Young minds match wits on media’s role: International Debate at Calcutta Boys' School
Telegraph | 25 October 2024
The rape and murder of a junior doctor at RG Kar Medical College and Hospital, the Delhi gang rape in December 2012, the Mumbai terror attack and the Paris Olympics were some of the many incidents that school students referred to as they lashed out against or defended the “media” in an inter-school international debate hosted by Calcutta Boys’ School.
For a generation growing on social media, the “media” in their debate topics referred to the more conventional print and electronic media.
At the 8th Clifford Hicks International Debate, young boys and girls debated on a variety of topics in the prelims, all of which had a central theme: the media.
“Media helped us to hold our hands together and walk on the path to demand justice after the rape and murder of a junior doctor at RG Kar.... The media did not flash any picture of the girl and respected the privacy of the girl’s parents,” said Adrija Gupta, a student at Assembly of God Church School Park Street who argued against the motion, the “media must not be allowed to report on ongoing criminal investigation”.
While Adrija came from almost next door, Zayaan Musthafa came from Our Own English High School in Al Ain, the UAE, for the debate.
He argued that Kim Kardashian (American media personality and socialite) was more in news than a global water crisis. Zayaan defended the topic: “The media is too focused on celebrity culture.”
A rain-soaked Thursday with the forecast of an impending cyclone could do little to deter the young minds and as many as 300 students from 80 schools from across the country and from the UAE and Nepal participated in the four-day debate held on the SN Banerjee Road campus.
In 2015, Calcutta Boys’ School initiated an inter-school debate in commemoration of the life and services of Clifford Hicks, who joined the school as a teacher in the late 1940s and made his way with “commitment and dedicated service” to the chair of the principal and secretary, an office he served from 1952 to 1974.
Hicks was “feared and revered” as a strict disciplinarian with a booming voice. A voracious reader and a nominated Anglo-Indian MLA in 1967, Hicks was “an understanding and extremely generous friend to all who needed help”.
He was an orator whose speeches in the school chapel as well as in the legislative Assembly were “inspiring, informative and convincing”.

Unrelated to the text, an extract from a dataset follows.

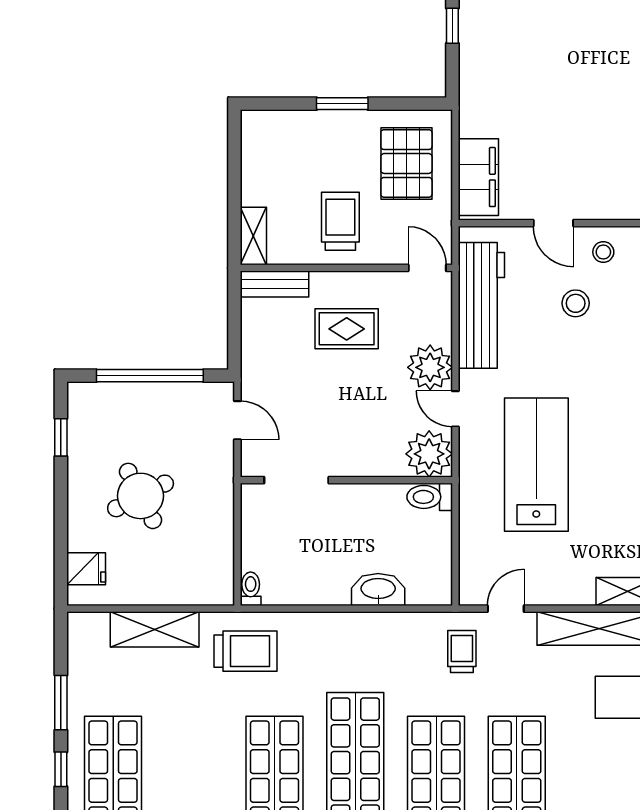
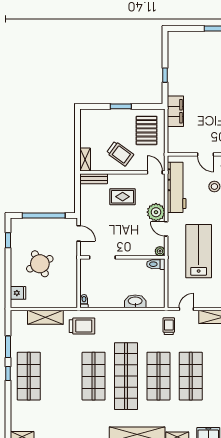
filing cabinet: (478, 177) -> (175, 111), moved
trolley: (340, 221) -> (120, 154), turned 126
plant: (429, 454) -> (160, 251), width x0.53, depth x0.53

The debate was held in two categories: Classes IX-X and Classes XI-XII. Seven teams from each category qualified for the finals, to be held on Friday and Saturday.
Debating is central to the culture at Calcutta Boys’ School, said principal Raja McGee.
“It promotes sensible thinking and the ability to express oneself within limited words while maintaining the parameters of decorum. It is a way to put across your point of view without offending others,” he said.
At a time when logical and dignified debating is fast disappearing, it is for schools to train young people in the art.
“We teach our boys to rationally present an argument, clarify their stance and have respect and recognition for other people’s views, something that will stand them in good stead later on in life,” said Riddhiman Halder, a senior English teacher at the school and a member of the organising committee.
What started withseven teams in the city in its first edition has 80 in itseighth.
“There are schools who ask us about the dates of this debate in the beginning of the academic session so that they can block those dates and book tickets in advance,” said McGee.